The result is a tiresome read, with the author often bogged down by the minutia of R.E.M.'s night-by-night setlists. Pages and pages are dedicated to describing the slight changes in setlist order that occurred on each night of their European tours, as well as which cover songs were attempted on particular nights, and chronological accounts of the band's media appearances on their tour legs. I found myself desperate to skip ahead and put myself out of my misery.
My edition of the book is from 1992, so perhaps this "factual overload" approach was corrected in later editions of the book, but I suspect not. I suggest readers try Tony Fletcher's Perfect Circle: The Story of R.E.M. instead of this biography.
I love the author's boiling, barely restrained contempt for each member of the band. This balances it out from hagiography into straight objectivity with a little myth-busting for good measure.

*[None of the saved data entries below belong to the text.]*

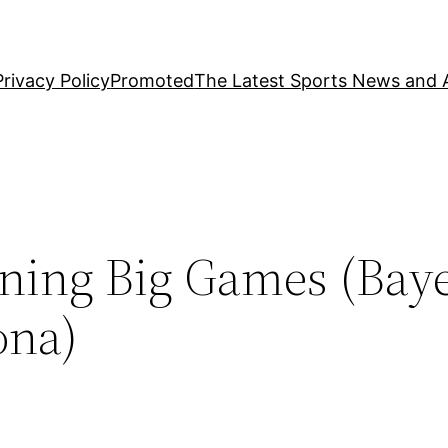
Privacy Policy
Promoted
The Latest Sports News and A
ining Big Games (Bay
ona)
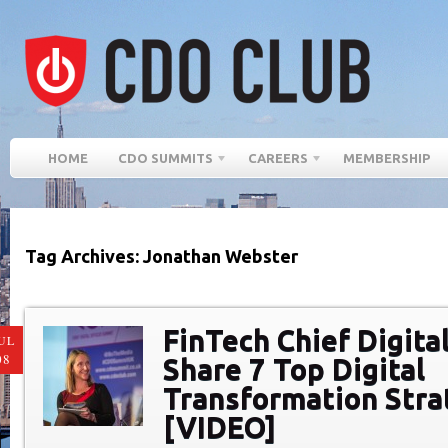
HOME
CDO SUMMITS
CAREERS
MEMBERSHIP
Tag Archives: Jonathan Webster
FinTech Chief Digital
UL
08
Share 7 Top Digital
Transformation Stra
[VIDEO]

Like so many, I was a huge fan of the band in the '80s, attracted to the enigma they created. This is the Rosetta Stone to all that purposeful eccentricity.
Didn't really thoroughly read this, as I'd just picked it up out of nostalgia (my best friend in high school had a copy and she still remembers a lot of R.E.M. fun facts. Hey, remember when loving a band meant you felt like you should know everything about them? Maybe in case some dude challenged you on your fan credentials?). The songwriting chapters really are fantastic - I could take or leave the R.E.M.opedia parts but the glimpse into Michael Stipe's brain is wonderful and weird as hell.

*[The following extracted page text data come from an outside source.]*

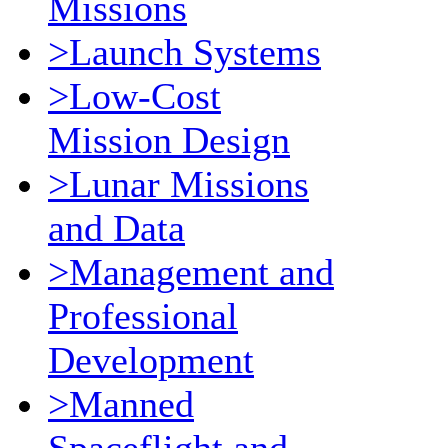
Missions
>Launch Systems
>Low-Cost
Mission Design
>Lunar Missions
and Data
>Management and
Professional
Development
>Manned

This was a really great resource for info about the band from their first 15 years (basically up through the release of Monster and the related tour), though not really something to read straight through as portions can be a little dry (by design, mind, the author even clearly explains this).

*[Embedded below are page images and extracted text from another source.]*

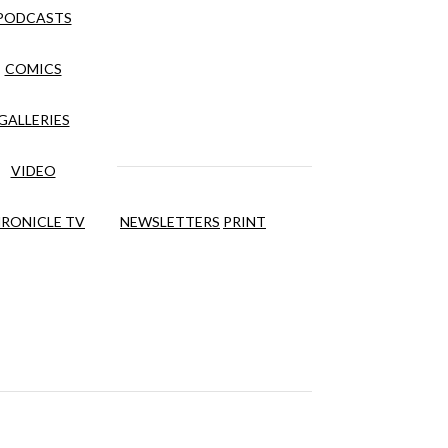
PODCASTS
COMICS
GALLERIES
VIDEO
RONICLE TV
NEWSLETTERS
PRINT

(Re-read.) In preparation of our pilgrimage to Athens in Jan.-Feb. 2022 (a long time coming -- 25+ years as a fan -- and we waited too long and missed the real railroad trestle), I reread the seminal text on their career up to '95. It's not a biography but a reference guide, delving into a different aspect of the band's output and periphery in each chapter. Gray, a British rock journalist, is a brilliant and tough-minded writer and the book had a huge influence on me, especially in its lyrical analysis, its ghostly depictions of the South and how it informed R.E.M.'s early work, and its often hilarious descriptions of TV appearances and music videos. This second edition was published just before Bill Berry left the band and I almost wore it thin from how much I read and consulted it during the peak of my fandom as a teenager. I admit there's a sense in which I played it up a bit in my mind all these years; its segmented nature, while ideal for setting it apart from more conventional rock books, does leave it without a heart, and some of its chapters now seem completely unnecessary (like one in which Gray describes all the sitcoms and movies that made even passing reference to R.E.M.). Some of it is clearly the kind of thing that would be better off as a text file on a '90s-vintage fansite. And the fact that it's missing the latter half of the band's history does hurt, even if virtually everyone would agree their best years are covered. (I don't know how Gray felt about the post-Berry material; to my knowledge, he's never commented, and I did check. All his later books are about the Clash or are more general.) But when Gray has the opportunity to really write, he's really the star of this thing, and his prose and insights are strong enough to make you want more, or to make you wish there were a lot more books like this.
Probably the best history of R.E.M. available on the market, even if it's not really up to date. R.E.M.: Fiction may be more complete up to this point, but nothing else written about the band comes close to this book.
A thorough study of the band. It felt more like a R.E.M. manual than a biography. Now that R.E.M. is over, I'd love to see an updated and final version of the book (maybe 2 volumes?)